One of the never-ending issues of my life with mother was making the bed. “Why bother?” I would ask. “It will just get messed up again, anyway.” We spent an amazing amount of time and energy discussing beds. Why bother battling over something so trivial?
School was a different matter. I caught her urgency about the need to get a good education. “Why bother?” did not apply to homework or studying. I would stay up half the night trying to find a more elegant solution to a math problem just so I could impress my teacher the next day. I went the extra two miles with everything and missed out on a lot of the fun of being a teen-ager. I won a scholarship and went to university. “Why bother?” the neighbors said. “She’ll just get married anyway.”
When I became a teacher, I wanted all the loose ends tied up at all times. I soon learned that every classroom situation can’t be anticipated, and that I did some of my best teaching when I was challenged with the unexpected. When I was superbly prepared, I became so committed to sticking to my lesson plan that I could not follow my students where they needed to go. Why bother preparing at all? I wondered sometimes. Nonetheless, I left very few blanks in my day book, even though I often did not bother looking at at my lesson plans.
Why bother? Why bother with the extras? Why bother learning how to use the audio-visual equipment? Why bother taking a non-credit summer course? Why bother spending hour after hour trying to explain grade five grammar to a grade ten student? Why bother checking the bathrooms to see if anyone was smoking, if I wasn’t going to turn the culprits in anyway?

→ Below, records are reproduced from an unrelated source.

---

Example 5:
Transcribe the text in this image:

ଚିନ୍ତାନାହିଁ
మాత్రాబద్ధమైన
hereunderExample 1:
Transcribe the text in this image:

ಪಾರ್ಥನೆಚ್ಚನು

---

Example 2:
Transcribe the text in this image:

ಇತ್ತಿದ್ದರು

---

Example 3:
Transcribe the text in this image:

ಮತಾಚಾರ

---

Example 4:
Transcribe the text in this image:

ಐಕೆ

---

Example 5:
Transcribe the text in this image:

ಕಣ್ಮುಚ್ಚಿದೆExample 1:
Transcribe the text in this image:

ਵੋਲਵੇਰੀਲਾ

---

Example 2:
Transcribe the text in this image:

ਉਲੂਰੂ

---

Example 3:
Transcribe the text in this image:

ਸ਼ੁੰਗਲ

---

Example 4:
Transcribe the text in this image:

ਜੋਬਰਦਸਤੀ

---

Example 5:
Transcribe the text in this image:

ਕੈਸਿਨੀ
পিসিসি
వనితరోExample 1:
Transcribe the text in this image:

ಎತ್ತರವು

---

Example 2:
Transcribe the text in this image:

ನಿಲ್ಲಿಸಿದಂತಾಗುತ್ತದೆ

And then there was the one which has made trouble for me all my life: Why bother speaking up? I have an affinity for the minority opinion, a natural inclination to side with the underdog. When everyone seems happy with a situation or a decision, if ignorance is bliss, why bother rocking the boat? Why bother defending someone I don’t like? Why bother struggling to be heard when nobody will listen?
As my life filled up to overflowing with husband, house, pets and children, “Why bother?” took another twist. When one is faced with thirty hours of work to complete in one day, it is important to know where to cut corners, what to leave out. Mothers need time to laugh and take naps and enjoy the antics of their growing children. Many of the tasks that seem so vital today will not mean much ten years from now. A perfectionist is like the gardener who compulsively keeps one or two rows perfectly cultivated, sprayed and weeded, leaving no time to care for the garden as a whole.

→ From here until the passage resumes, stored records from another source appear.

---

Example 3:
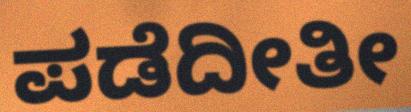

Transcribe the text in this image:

ಪಡೆದೀತೀ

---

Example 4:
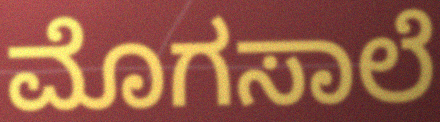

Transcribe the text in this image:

ಮೊಗಸಾಲೆ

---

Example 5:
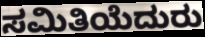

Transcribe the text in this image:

ಸಮಿತಿಯೆದುರುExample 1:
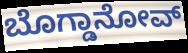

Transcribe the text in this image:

ಬೊಗ್ಡಾನೋವ್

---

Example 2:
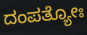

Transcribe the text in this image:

ದಂಪತ್ಯೋಃ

In the last city I lived, our church had a defunct piano in the basement. Not only was it hopelessly out of tune, but some of the keys were broken, and many would make no sound at all. The poor thing had been beaten with a stick, they told me. It was in such terrible shape that nobody could use it, but why bother fixing it if no one was using it?
One day, when I was getting my piano tuned, I asked the piano tuner to examine the church piano. He said there was still life in it, and offered to buy it for $150, or fix it for $650. A friend and I decided to solicit sponsors and go for a 46 – kilometer bike ride to raise the money. We were neither young nor athletic. Neither of us had ever ridden a bicycle further than ten kilometers at one go. Why bother trying something that everyone said would never work?
We trained furiously for two weeks, and attracted a lot of attention. My friend had custom T-shirts made up – “Geri-Trek ’92” – with our names on the back. We wore them to church one Sunday. I wrote a motivational song to the tune of Happy Wanderer (“We must, we must, we must make all those truckers eat our dust…”), and we sang it in the church basement with our guitars. Members of the congregation got into the act as a “pit crew”, supplying us with encouragement and refreshments along the route. With that much enthusiasm behind us, we had a great ride and raised $850. Not only did we get the piano fixed, but we discovered how much we enjoyed biking, and had many more great rides together. Later, we put on our spandex shorts and neon caps and sang our song at the community choir fun night. Those were glorious times, and we have the pictures to prove it.
I am an empty-nester now. Instead of doing whatever it is that unemployed empty-nesters are supposed to to, I average three to five hours a day writing (my record is eleven hours, resulting in very sore shoulders). I spend at least another hour researching markets, surfing the Net, trying to keep accurate records, and haunting the post office. I spend about three times as much money on this new career as I earn.
Recently, I came back from the post office waving a letter from an editor. “She wants revisions,” I said excitedly . The list was a page and a half long.
My husband looked at me quizzically. “What’s that – a five-dollar story?” he asked.
He was too tactful to say it out loud, but I could see the question in his eyes. Why bother?
“Why bother?” is an existential question. How I choose to answer it each day determines who I am becoming. My bed is still unmade four days out of five, and I may be a bit repetitive when I chatter on about my writing. But I have some great memories, and I am not finished yet. Why bother?